When selecting brushes, the Bristle Head is the aspect of the brush which you will pay most attention to, and will vary depending on your painting task. The key to this is to determine the appropriate size of brush, and to understand how you will be using the brush for varying techniques. The factors you will look for are overall length and thickness. The longer the bristle, generally, the more paint you can load onto the brush, but the more difficult it becomes to control. The shorter the brush, the less paint you can load, but the easier it become to control. However, if you get too short, then the diameter of the brush may be larger than the length, and your brush no longer can be pointed. Ideally, you want a brush with a length not much more than 4 times longer than its diameter. This will give you decent control, and paint volume.

The aspects you normally will be looking at here are the Tip and the Belly.

Often called a Tip, Point, or Toe, (depending on the shape of the bristle head) this is generally the very end of the bristles. This can be used for creating fine point detail, stippled effects, sharp lines, etc. When selecting a brush, you should ensure the tip is well shaped. There should be no splayed or damaged bristles, or you will never be able to get a good result no matter how good your brush control. When selecting your brush, hold it as normal, and gently bend the bristles, as if you are doing a paint stroke. When the pressure is released, the bristles should bounce back, and the tip should return to normal, and not remain splayed.

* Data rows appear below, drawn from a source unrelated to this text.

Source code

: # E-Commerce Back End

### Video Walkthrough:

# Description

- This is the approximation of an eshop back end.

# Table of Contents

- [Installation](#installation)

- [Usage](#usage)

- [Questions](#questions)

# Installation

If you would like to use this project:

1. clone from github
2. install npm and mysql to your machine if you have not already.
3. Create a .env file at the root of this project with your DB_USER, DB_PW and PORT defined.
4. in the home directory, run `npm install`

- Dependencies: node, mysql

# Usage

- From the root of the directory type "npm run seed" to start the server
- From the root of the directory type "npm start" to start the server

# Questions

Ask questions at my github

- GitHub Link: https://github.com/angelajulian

Sometimes also called the Edge, the Belly of the brush is what holds the majority of the paint. A nice full and thick belly will allow you to hold more paint and water, and reduce the amount of times you need to load the brush. It will also be able to keep the paint on the brush wet longer, as you can hold more water or thinner. This portion of the brush can also be used for broad brush strokes, especially when base coating models or painting wide expanses, like on banners. A finer brush with a finer belly can also be used for making nice long flat strokes, and for hardline edge work, by running the belly sideways along the surface. So when choosing a brush, it's wise to have detail brushes with thinner bellies than if you are selecting large base coating brushes, but not too thin as to avoid the paint drying out too quickly.


This concludes the Anatomy of a Brush.

In future articles, I will refer to this terminology when describing techniques, so familiarize yourself with the terminology described above, and get comfortable with holding and manipulating a clean and dry brush.